Figure 12 illustrates the results in terms of the error rate determined by the Friedman test on samples from 20 iterations with a statistical significance of p-value \(< 0.01\). RS gives the best accuracies for CIFAR and CALTECH data while BO-ES gives better results for MNIST and SVHN datasets. As for AlexNet, BO-ES and BO-DE perform better than standard BO. GA and BO-GA deliver the lowest accuracies for most datasets.

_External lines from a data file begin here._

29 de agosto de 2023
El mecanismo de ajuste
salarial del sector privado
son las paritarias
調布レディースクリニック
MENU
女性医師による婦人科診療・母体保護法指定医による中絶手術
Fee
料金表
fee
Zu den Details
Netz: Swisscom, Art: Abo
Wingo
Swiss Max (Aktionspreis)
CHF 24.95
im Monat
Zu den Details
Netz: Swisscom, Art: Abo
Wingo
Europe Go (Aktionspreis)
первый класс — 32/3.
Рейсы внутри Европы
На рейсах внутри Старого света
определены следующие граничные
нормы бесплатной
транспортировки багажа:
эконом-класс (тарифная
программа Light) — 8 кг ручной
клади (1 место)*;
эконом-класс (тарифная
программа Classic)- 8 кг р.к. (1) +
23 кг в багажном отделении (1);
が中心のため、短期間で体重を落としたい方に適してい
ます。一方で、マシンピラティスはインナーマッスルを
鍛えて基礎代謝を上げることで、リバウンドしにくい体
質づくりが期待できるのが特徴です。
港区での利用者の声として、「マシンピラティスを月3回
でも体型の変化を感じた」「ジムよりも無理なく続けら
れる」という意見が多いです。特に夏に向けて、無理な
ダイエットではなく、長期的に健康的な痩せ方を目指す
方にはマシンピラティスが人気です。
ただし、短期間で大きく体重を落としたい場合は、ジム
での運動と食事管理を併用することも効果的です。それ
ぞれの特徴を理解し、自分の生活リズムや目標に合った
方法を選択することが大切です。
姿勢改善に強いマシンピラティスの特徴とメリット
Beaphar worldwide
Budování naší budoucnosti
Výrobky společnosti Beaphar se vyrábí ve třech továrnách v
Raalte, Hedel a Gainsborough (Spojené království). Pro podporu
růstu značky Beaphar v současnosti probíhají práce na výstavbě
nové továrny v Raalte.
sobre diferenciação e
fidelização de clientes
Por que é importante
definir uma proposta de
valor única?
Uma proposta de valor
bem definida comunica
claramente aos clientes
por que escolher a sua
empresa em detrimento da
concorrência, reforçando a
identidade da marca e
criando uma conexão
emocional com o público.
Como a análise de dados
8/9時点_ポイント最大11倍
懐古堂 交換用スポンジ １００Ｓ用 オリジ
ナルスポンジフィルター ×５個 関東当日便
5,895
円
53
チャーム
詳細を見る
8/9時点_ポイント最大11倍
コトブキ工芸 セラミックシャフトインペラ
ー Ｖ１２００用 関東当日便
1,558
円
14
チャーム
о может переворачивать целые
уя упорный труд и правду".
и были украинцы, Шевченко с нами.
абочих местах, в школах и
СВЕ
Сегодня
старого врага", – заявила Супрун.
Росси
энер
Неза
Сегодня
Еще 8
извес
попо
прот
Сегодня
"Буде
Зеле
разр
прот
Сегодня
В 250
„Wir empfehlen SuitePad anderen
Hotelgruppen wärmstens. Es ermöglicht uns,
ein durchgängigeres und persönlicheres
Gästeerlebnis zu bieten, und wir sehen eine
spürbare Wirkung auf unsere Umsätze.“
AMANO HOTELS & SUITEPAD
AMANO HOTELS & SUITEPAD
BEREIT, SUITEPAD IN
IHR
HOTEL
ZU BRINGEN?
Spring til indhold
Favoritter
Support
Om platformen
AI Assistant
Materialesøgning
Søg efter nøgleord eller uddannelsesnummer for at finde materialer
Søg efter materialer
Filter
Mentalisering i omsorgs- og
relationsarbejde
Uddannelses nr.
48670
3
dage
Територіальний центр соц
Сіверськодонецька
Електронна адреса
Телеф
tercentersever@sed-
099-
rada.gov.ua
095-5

The wall clock time comparison of the DenseNet model on CIFAR, MNIST, SVHN, and CALTECH is presented in Fig. 13. RS takes the least time for all datasets. As mentioned earlier, the time efficiency of RS depends on the dimensionality of hyperparameter space. BO-GA and BO-ES take more time than standard BO and BO-DE.

Figures 14, 15, 16 and 17 depicts the development of optimization techniques on CIFAR, MNIST, SVHN and CALTECH datasets. The three models RS, BO-DE, and BO-ES that perform the best have been compared. The graph only shows successful error rate reductions. The steady decline in graphs indicate that more promising configurations are being looked at more often over time. In all figures, BO-DE and BO-ES discover more instances of better configuration than RS. When plotting Fig. 12, we took into account the mean test error rate of 20 iterations.

Figure 12
figure 12

Test set classification error plot of DenseNet model that uses RS, GA, a BO framework for HPO with L-BFGS, BO-DE, BO-GA and BO-ES. The figure depicts the average test error rate across the datasets—CIFAR, MNIST, SVHN and CALTECH (based on 20 iterations). The results are obtained using the Friedman test with a statistical significance of p \(<0.01\).

Figure 13
figure 13

Wallclock time comparison plot of DenseNet model across the datasets—CIFAR, MNIST, SVHN and CALTECH. The model uses RS, GA, a BO framework for HPO with L-BFGS, BO-DE, BO-GA and BO-ES.

Figure 14
figure 14

Comparison of how error rates of DenseNet evolve with the number of function evaluations for RS, BO-ES and BO-ES on CIFAR data.

Figure 15
figure 15

Comparison of the error rates of DenseNet against the number of function evaluations for BO-ES, BO-ES, and RS using MNIST data.

Figure 16
figure 16

Comparison of the error rates of DenseNet against the number of function evaluations for BO-ES, BO-ES, and RS using SVHN data.

Figure 17
figure 17

Comparison of how error rates of DenseNet evolve with the number of function evaluations for RS, BO-ES and BO-ES on CALTECH data.

Conclusion

Hyperparameters of ML models must be tuned to fit particular datasets before being deployed to practical problems. However, the volume of created data has substantially grown in practice. And manually setting all hyperparameters is tremendously resource-intensive. Therefore, it has become critical to optimise hyperparameters automatically. We have seen the efficacy of AutoML systems in handling large-scale image classification datasets. We have also observed the performance of SMAC and DEHB packages for hyperparameter optimization. In particular, we compared different HPO models on AlexNet and DenseNet architectures. Out of the HPO frameworks compared in this study, it is examined that the efficiency of BO-CMAES and BO-DE proves it to be worth adopting in AutoML systems. The results from the paper can be extended to other models and datasets. The number of hyperparameters can also be scaled along with the range of values considered for tuning. The above experiments are carried out for 20 iterations. For better results, the number of iterations can be increased. As future work, we plan to apply this comparison of algorithms to a different application. We also plan to conduct similar experiments for real-time image classification problems.